BRIEF -> An exact transcript is needed of the material below, beginning at the line that contains "बारे में ज़्यादा" and continuing through its last line; nothing else should appear.

┌────────

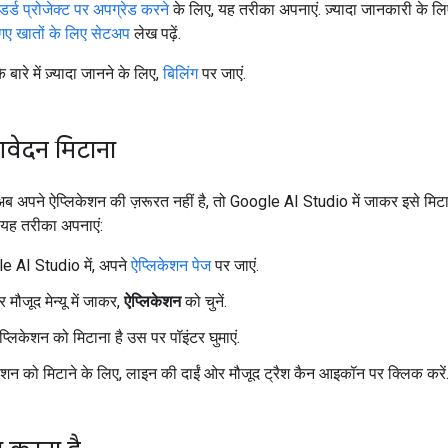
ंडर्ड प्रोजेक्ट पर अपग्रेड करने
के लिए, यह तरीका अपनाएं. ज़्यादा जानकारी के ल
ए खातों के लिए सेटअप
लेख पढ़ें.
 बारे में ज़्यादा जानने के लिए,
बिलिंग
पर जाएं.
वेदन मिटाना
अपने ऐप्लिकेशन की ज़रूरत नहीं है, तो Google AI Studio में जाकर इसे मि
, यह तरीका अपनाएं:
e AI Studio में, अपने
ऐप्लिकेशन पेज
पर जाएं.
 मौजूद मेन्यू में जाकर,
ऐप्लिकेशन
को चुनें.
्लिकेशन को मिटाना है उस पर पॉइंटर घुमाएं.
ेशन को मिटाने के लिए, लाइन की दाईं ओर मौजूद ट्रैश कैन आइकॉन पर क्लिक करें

└────────

SOLUTION FOR THIS EXERCISE ->
 बारे में ज़्यादा जानने के लिए,
बिलिंग
पर जाएं.
वेदन मिटाना
अपने ऐप्लिकेशन की ज़रूरत नहीं है, तो Google AI Studio में जाकर इसे मि
, यह तरीका अपनाएं:
e AI Studio में, अपने
ऐप्लिकेशन पेज
पर जाएं.
 मौजूद मेन्यू में जाकर,
ऐप्लिकेशन
को चुनें.
्लिकेशन को मिटाना है उस पर पॉइंटर घुमाएं.
ेशन को मिटाने के लिए, लाइन की दाईं ओर मौजूद ट्रैश कैन आइकॉन पर क्लिक करें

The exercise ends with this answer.